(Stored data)

+===+

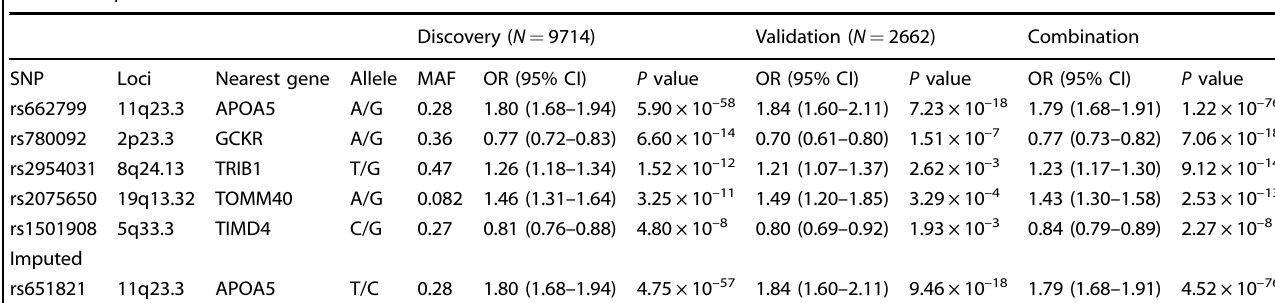
Fig. 1 Genome-wide analysis for hyperlipidemia. a Manhattan plot of results for the association between SNPs and hyperlipidemia risk. b Q-Q plot. The two horizontal lines in the Manhattan plot represent P = 1 × 10 − 5 (lower) and 5 × 10 − 8 (upper). The estimated in fl ation factor ( λ ) was 1.019 for the GWAS. Table 1. Top fi ve lead variants identi fi ed in the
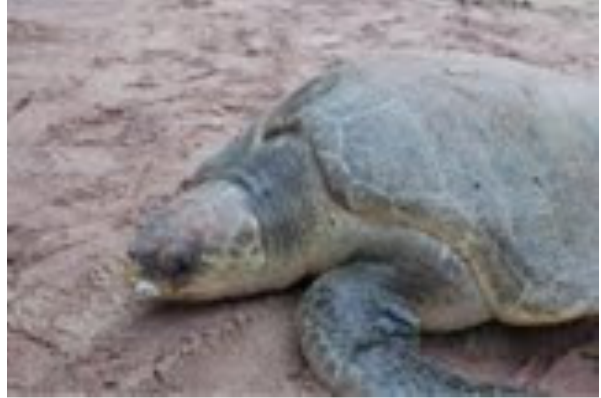
Fig. 1. Closure view of the green turtle at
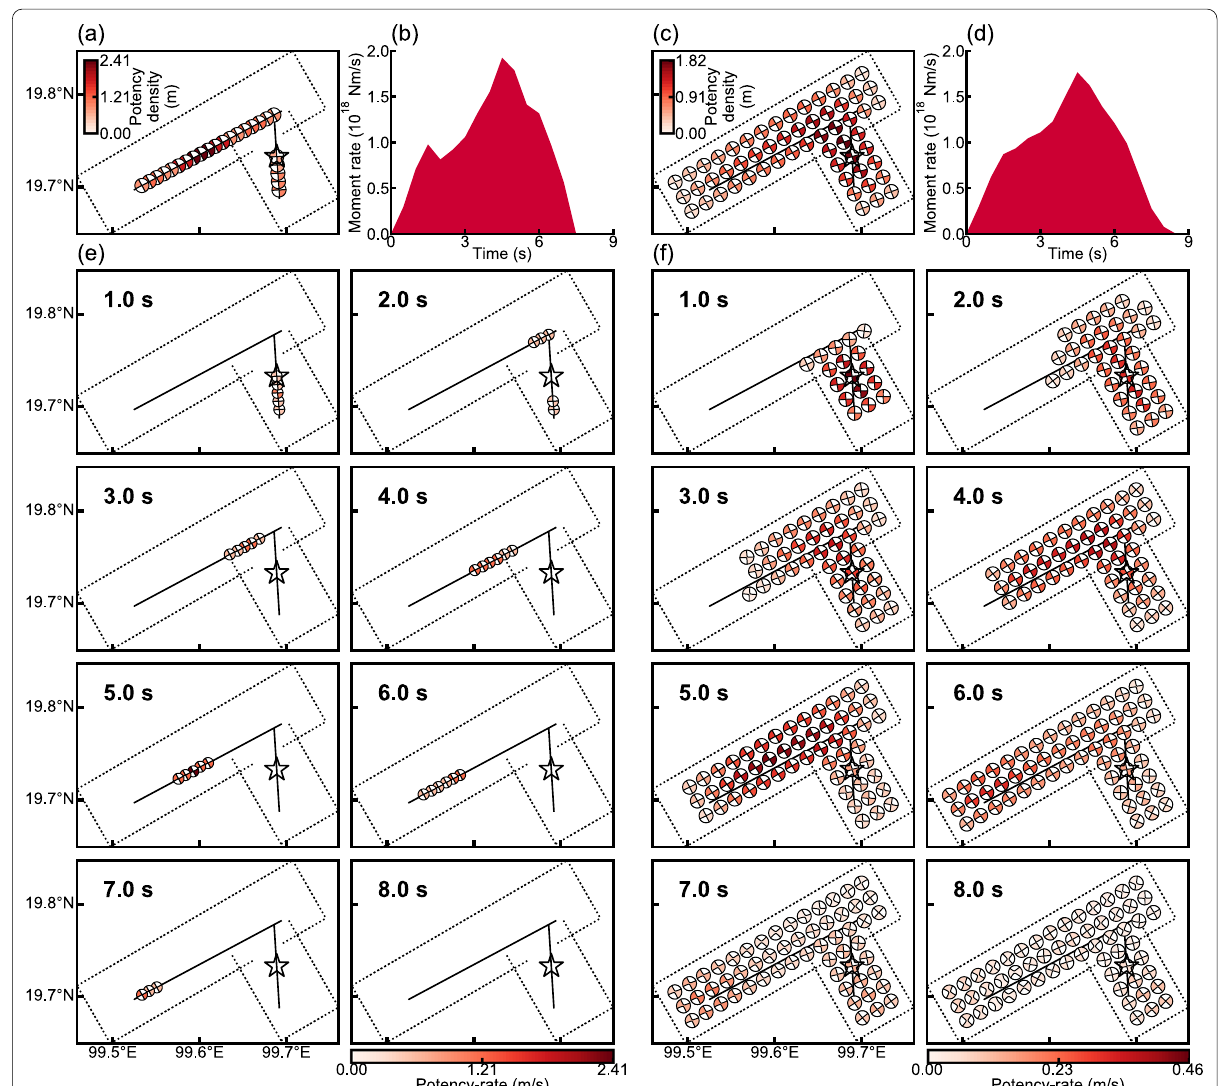
Fig. 5 Summary of the numerical test. a The map view of the input potency density tensors. b The input moment rate function. e The spatiotemporal distribution of the input potency-rate density tensors. Only the nonzero potency-rate density tensor located at the same depth as the hypocenter is shown. c – f Similar as the panels a – c but for the output solution. The star indicates the initial rupture point. The solid lines show the input faults. The dotted line denotes the assumed horizontal model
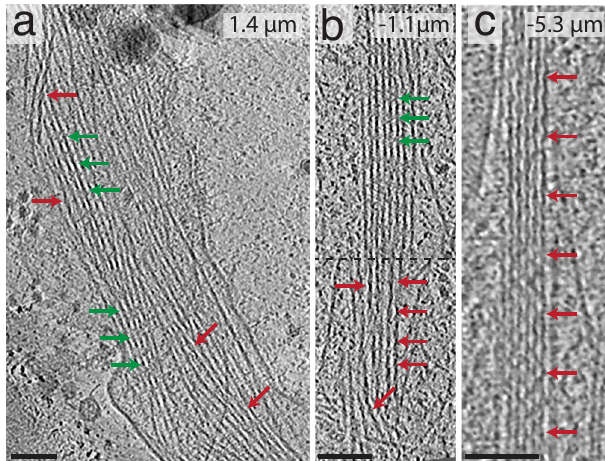
Fig. 5 Tomography of co fi lactin within fi lopodia. In all images, red arrows signify co fi lactin and green arrows show normal F-actin. The top-right corner of each image shows their distance from the lamellipodial veil (positive values are distal from the veil and negative values are proximal from it). a A 13.3 nm-thick tomographic slice where individual co fi lactin fi laments are scattered throughout a fascin-linked actin bundle. b 13.3 nm- thick tomographic slice through a prospective transition region where a clear boundary (represented by the dashed line) exists between the F-actin on top and the co fi lactin on bottom. c 13.3 nm-thick tomographic slice showing a pure co fi lactin bundle). Scale bars: 50 nm.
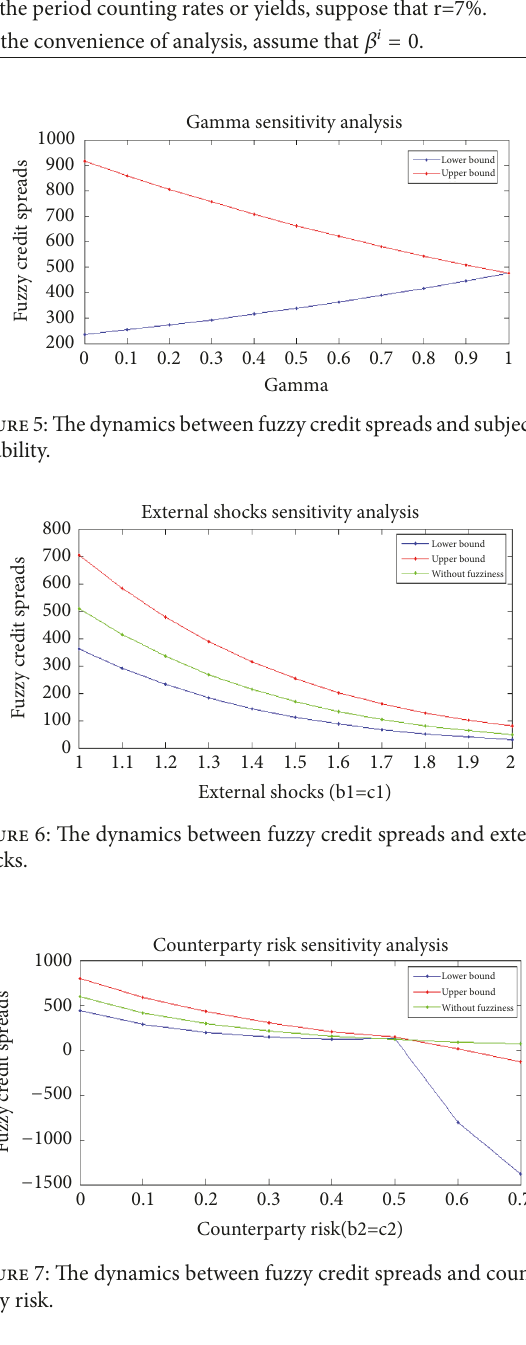
Figure 4: The dynamics between fuzzy credit spreads and fuzzy degree of interest rates.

+===+

*TASK:* Exactly the lines from the one holding "Fig. 5 Summary" through the last line of the entries must be set down, with nothing added and no pictures.

*SOLUTION TO THIS TASK:*
Fig. 5 Summary of the numerical test. a The map view of the input potency density tensors. b The input moment rate function. e The spatiotemporal distribution of the input potency-rate density tensors. Only the nonzero potency-rate density tensor located at the same depth as the hypocenter is shown. c – f Similar as the panels a – c but for the output solution. The star indicates the initial rupture point. The solid lines show the input faults. The dotted line denotes the assumed horizontal model
Fig. 5 Tomography of co fi lactin within fi lopodia. In all images, red arrows signify co fi lactin and green arrows show normal F-actin. The top-right corner of each image shows their distance from the lamellipodial veil (positive values are distal from the veil and negative values are proximal from it). a A 13.3 nm-thick tomographic slice where individual co fi lactin fi laments are scattered throughout a fascin-linked actin bundle. b 13.3 nm- thick tomographic slice through a prospective transition region where a clear boundary (represented by the dashed line) exists between the F-actin on top and the co fi lactin on bottom. c 13.3 nm-thick tomographic slice showing a pure co fi lactin bundle). Scale bars: 50 nm.
Figure 4: The dynamics between fuzzy credit spreads and fuzzy degree of interest rates.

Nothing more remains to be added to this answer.